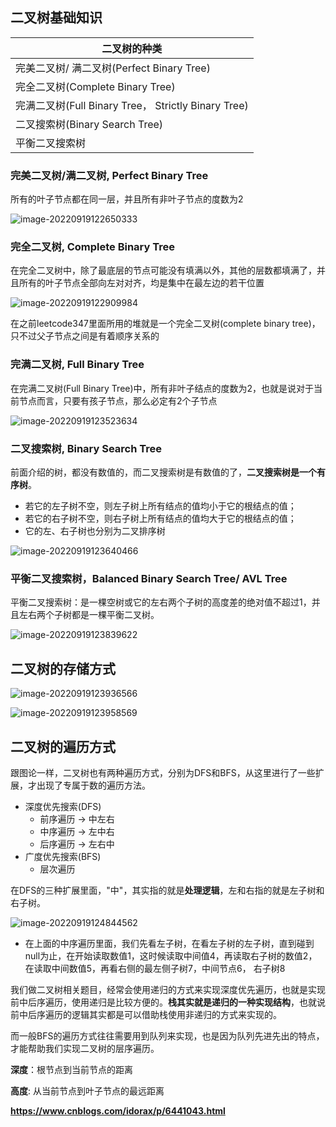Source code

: ## 二叉树基础知识

| 二叉树的种类                                        |
| --------------------------------------------------- |
| 完美二叉树/ 满二叉树(Perfect Binary Tree)           |
| 完全二叉树(Complete Binary Tree)                    |
| 完满二叉树(Full Binary Tree， Strictly Binary Tree) |
| 二叉搜索树(Binary Search Tree)                      |
| 平衡二叉搜索树                                      |



### 完美二叉树/满二叉树, Perfect Binary Tree

所有的叶子节点都在同一层，并且所有非叶子节点的度数为2

![image-20220919122650333](C:\Users\jason\AppData\Roaming\Typora\typora-user-images\image-20220919122650333.png)



### 完全二叉树, Complete Binary Tree

在完全二叉树中，除了最底层的节点可能没有填满以外，其他的层数都填满了，并且所有的叶子节点全部向左对对齐，均是集中在最左边的若干位置

![image-20220919122909984](C:\Users\jason\AppData\Roaming\Typora\typora-user-images\image-20220919122909984.png)

在之前leetcode347里面所用的堆就是一个完全二叉树(complete binary tree)，只不过父子节点之间是有着顺序关系的



### 完满二叉树, Full Binary Tree

在完满二叉树(Full Binary Tree)中，所有非叶子结点的度数为2，也就是说对于当前节点而言，只要有孩子节点，那么必定有2个子节点

![image-20220919123523634](C:\Users\jason\AppData\Roaming\Typora\typora-user-images\image-20220919123523634.png)

### 二叉搜索树, Binary Search Tree

前面介绍的树，都没有数值的，而二叉搜索树是有数值的了，**二叉搜索树是一个有序树**。

- 若它的左子树不空，则左子树上所有结点的值均小于它的根结点的值；
- 若它的右子树不空，则右子树上所有结点的值均大于它的根结点的值；
- 它的左、右子树也分别为二叉排序树

![image-20220919123640466](C:\Users\jason\AppData\Roaming\Typora\typora-user-images\image-20220919123640466.png)

### 平衡二叉搜索树，Balanced Binary Search Tree/ AVL Tree

平衡二叉搜索树：是一棵空树或它的左右两个子树的高度差的绝对值不超过1，并且左右两个子树都是一棵平衡二叉树。

![image-20220919123839622](C:\Users\jason\AppData\Roaming\Typora\typora-user-images\image-20220919123839622.png)







## 二叉树的存储方式

![image-20220919123936566](C:\Users\jason\AppData\Roaming\Typora\typora-user-images\image-20220919123936566.png)

![image-20220919123958569](C:\Users\jason\AppData\Roaming\Typora\typora-user-images\image-20220919123958569.png)



## 二叉树的遍历方式

跟图论一样，二叉树也有两种遍历方式，分别为DFS和BFS，从这里进行了一些扩展，才出现了专属于数的遍历方法。

- 深度优先搜索(DFS)
  - 前序遍历 -> 中左右
  - 中序遍历 -> 左中右
  - 后序遍历 -> 左右中
- 广度优先搜索(BFS)
  - 层次遍历



在DFS的三种扩展里面，"中"，其实指的就是**处理逻辑**，左和右指的就是左子树和右子树。



![image-20220919124844562](C:\Users\jason\AppData\Roaming\Typora\typora-user-images\image-20220919124844562.png)

- 在上面的中序遍历里面，我们先看左子树，在看左子树的左子树，直到碰到null为止，在开始读取数值1，这时候读取中间值4，再读取右子树的数值2，在读取中间数值5，再看右侧的最左侧子树7，中间节点6， 右子树8

我们做二叉树相关题目，经常会使用递归的方式来实现深度优先遍历，也就是实现前中后序遍历，使用递归是比较方便的。**栈其实就是递归的一种实现结构**，也就说前中后序遍历的逻辑其实都是可以借助栈使用非递归的方式来实现的。



而一般BFS的遍历方式往往需要用到队列来实现，也是因为队列先进先出的特点，才能帮助我们实现二叉树的层序遍历。



**深度**：根节点到当前节点的距离

**高度**:  从当前节点到叶子节点的最远距离





**https://www.cnblogs.com/idorax/p/6441043.html**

##############################

**Instrucción de trabajo**
Transcribe sin ningún cambio el texto fuente del material y deja fuera todo lo demás.

**Resultado de la tarea**
Source code

: ## 二叉树基础知识

| 二叉树的种类                                        |
| --------------------------------------------------- |
| 完美二叉树/ 满二叉树(Perfect Binary Tree)           |
| 完全二叉树(Complete Binary Tree)                    |
| 完满二叉树(Full Binary Tree， Strictly Binary Tree) |
| 二叉搜索树(Binary Search Tree)                      |
| 平衡二叉搜索树                                      |



### 完美二叉树/满二叉树, Perfect Binary Tree

所有的叶子节点都在同一层，并且所有非叶子节点的度数为2

![image-20220919122650333](C:\Users\jason\AppData\Roaming\Typora\typora-user-images\image-20220919122650333.png)



### 完全二叉树, Complete Binary Tree

在完全二叉树中，除了最底层的节点可能没有填满以外，其他的层数都填满了，并且所有的叶子节点全部向左对对齐，均是集中在最左边的若干位置

![image-20220919122909984](C:\Users\jason\AppData\Roaming\Typora\typora-user-images\image-20220919122909984.png)

在之前leetcode347里面所用的堆就是一个完全二叉树(complete binary tree)，只不过父子节点之间是有着顺序关系的



### 完满二叉树, Full Binary Tree

在完满二叉树(Full Binary Tree)中，所有非叶子结点的度数为2，也就是说对于当前节点而言，只要有孩子节点，那么必定有2个子节点

![image-20220919123523634](C:\Users\jason\AppData\Roaming\Typora\typora-user-images\image-20220919123523634.png)

### 二叉搜索树, Binary Search Tree

前面介绍的树，都没有数值的，而二叉搜索树是有数值的了，**二叉搜索树是一个有序树**。

- 若它的左子树不空，则左子树上所有结点的值均小于它的根结点的值；
- 若它的右子树不空，则右子树上所有结点的值均大于它的根结点的值；
- 它的左、右子树也分别为二叉排序树

![image-20220919123640466](C:\Users\jason\AppData\Roaming\Typora\typora-user-images\image-20220919123640466.png)

### 平衡二叉搜索树，Balanced Binary Search Tree/ AVL Tree

平衡二叉搜索树：是一棵空树或它的左右两个子树的高度差的绝对值不超过1，并且左右两个子树都是一棵平衡二叉树。

![image-20220919123839622](C:\Users\jason\AppData\Roaming\Typora\typora-user-images\image-20220919123839622.png)







## 二叉树的存储方式

![image-20220919123936566](C:\Users\jason\AppData\Roaming\Typora\typora-user-images\image-20220919123936566.png)

![image-20220919123958569](C:\Users\jason\AppData\Roaming\Typora\typora-user-images\image-20220919123958569.png)



## 二叉树的遍历方式

跟图论一样，二叉树也有两种遍历方式，分别为DFS和BFS，从这里进行了一些扩展，才出现了专属于数的遍历方法。

- 深度优先搜索(DFS)
  - 前序遍历 -> 中左右
  - 中序遍历 -> 左中右
  - 后序遍历 -> 左右中
- 广度优先搜索(BFS)
  - 层次遍历



在DFS的三种扩展里面，"中"，其实指的就是**处理逻辑**，左和右指的就是左子树和右子树。



![image-20220919124844562](C:\Users\jason\AppData\Roaming\Typora\typora-user-images\image-20220919124844562.png)

- 在上面的中序遍历里面，我们先看左子树，在看左子树的左子树，直到碰到null为止，在开始读取数值1，这时候读取中间值4，再读取右子树的数值2，在读取中间数值5，再看右侧的最左侧子树7，中间节点6， 右子树8

我们做二叉树相关题目，经常会使用递归的方式来实现深度优先遍历，也就是实现前中后序遍历，使用递归是比较方便的。**栈其实就是递归的一种实现结构**，也就说前中后序遍历的逻辑其实都是可以借助栈使用非递归的方式来实现的。



而一般BFS的遍历方式往往需要用到队列来实现，也是因为队列先进先出的特点，才能帮助我们实现二叉树的层序遍历。



**深度**：根节点到当前节点的距离

**高度**:  从当前节点到叶子节点的最远距离





**https://www.cnblogs.com/idorax/p/6441043.html**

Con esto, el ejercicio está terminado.